Doctor Who – The Trial Of A Time Lord – Original Concept Idea

At least that is what I am suggesting. Please read my tale below and make your own decision. 

Back in 1984 I, and my best friends at school, were major Doctor Who fans and I had just been blown away by Peter Davison’s magnificent last season as the Doctor which ramped up the emotion and tension until the final crescendo of drama which was The Caves of Androzani.  So moved was I by this amazing performance I felt empowered to write a synopsis of a story idea to send to the BBC’s Doctor Who office that, in my teenage naivety,  I thought they may want to take up. As obviously Peter Davison had moved on I needed to write it for Colin Baker’s Doctor, but thankfully I had been introduced to this strong, irascible character in The Twin Dilemma. The story idea I came up with was based around the Doctor being put on trial by the Time Lords by a mysterious ‘Accuser’, so I called it ‘The Accusation’. To read the story I sent in please click here. I have included a scan of one of the pages to the right to prove I wrote it (with some terrible spelling mistakes though I think my handwriting was better then than it is now). I also find it rather amazing that I came up with this story without realising that Colin Baker had trained to be a barrister.

I was rather excited to receive in June later the same year a letter with a picture of the TARDIS on it from the BBC (see to right) but was disappointed to find that it was the BBC returning my story with a duplicated letter with a copied signature from then script editor, Eric Saward. Reading it now it is obvious that it was a pre-typed and signed letter which was copied and automatically sent out with any scripts or story ideas sent to the production office (see to right). So its very unlikely that Eric ever read it, but the then Production Secretary, Jane Judge, would have (you can see her initials at the bottom of the letter). 

The envelope also included a duplicated  ‘The Script Editor’s Guide to Dr Who Storylines’ which had been written by none other than Douglas Adams back in 1979 (click here). At the time I was rather bemused by it as it included the following;

The Master; We’ve used the character once since the loss of Roger Delgado but don’t think we should do so again. Please don’t submit Master stories. 

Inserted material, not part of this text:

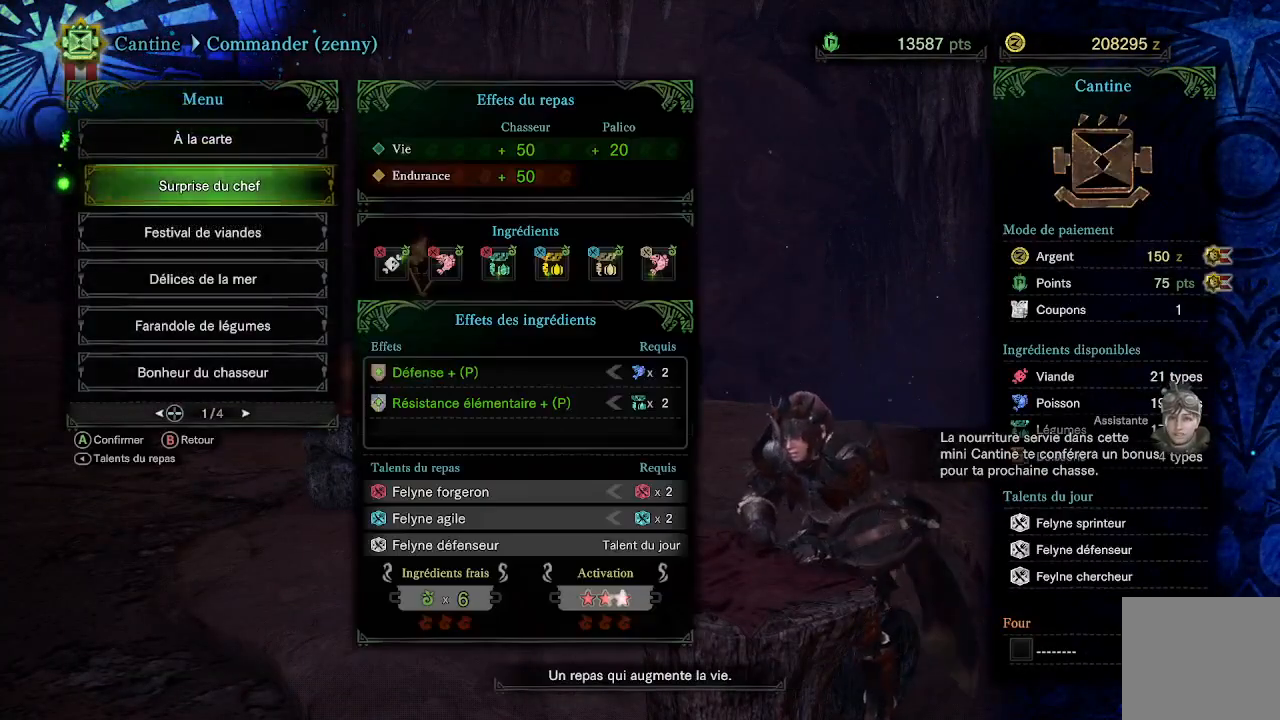
{"buttons": [], "left_stick": "center", "right_stick": "center", "events": [[83, "A", "up"], [300, "A", "down"], [433, "A", "up"]]}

...as in 1984 The Master had been back in the series for the past three years this was obviously well out of date.

I put the whole thing down to experience but held onto my letter as a piece of personal memorabilia;  Wow, getting a letter from the Doctor Who office at the BBC ! I didn’t even think about it again until 6th September 1986 when I started to watch the first episode of Doctor Who season 23 where in the very first scene we see the TARDIS transported into Gallifrey and the Doctor being put on trial. I was absolutely gobsmacked and became more so as the season continued as core elements of my idea became central to the connecting story of the entire season: the Doctor on trial in Gallifrey for breaking the law of non-interference, a mysterious ‘accuser’ figure and the presenting of the Doctors adventures as both evidence for and against. I was convinced that my idea had been the catalyst for the story arc of the series and was rather pleased by this. I was less pleased by the later, significant negative reaction to the season and, I must also admit, the rather convoluted and complicated completion of the story plus, what I felt, the rather weak replacement of my idea of who the Accuser was in my story with the rather overly obtuse idea of it being an evil Doctor's non regeneration (still haven’t got my head around that concept yet). I was even more unhappy to find that the outcome of the season was an almost cancelling of Doctor Who completely and the eventual sacking of Colin Baker. Not something to crow about then.

Then in 2018 I watched an interview with Eric Saward where he shared about John Nathan-Turner deciding at a very late stage in the season planning that he wanted an overarching story idea and wanted Eric to think of one. So, under pressure to come up with an idea quickly, he suggested the trial of the Doctor. Then in an interview with Eric in 2020 for Doctor Who Magazine (DWM 538) he states that the idea of the trial had actually been suggested to him by his then girlfriend (and now partner) and Doctor Who Production Secretary, Jane Judge! So the person who suggested the idea was probably the only person who actually read my concept idea. My original written synopsis had been returned to me so how much of my original idea she remembered I don't know but to me it seems very likely that when Eric mentioned to her that they needed a story arc idea quickly that she remembered the concept idea I'd sent, whether consciously or subconsciously. The only person who can confirm this is Jane herself and I don't have any contact details for her to check this out (anybody out there know?) but it would be nice to think that one of my story ideas was deemed worthy enough to eventually become a rather significant, if subsequently unsuccessful, Doctor Who story.
Richard J. Peat

What do you think? Please comment below.

PS: In a DWM 2012 interview apparently Gary McCoy took  credit for suggesting the trial idea, though this seems to have been contradicted now by Eric in 2020.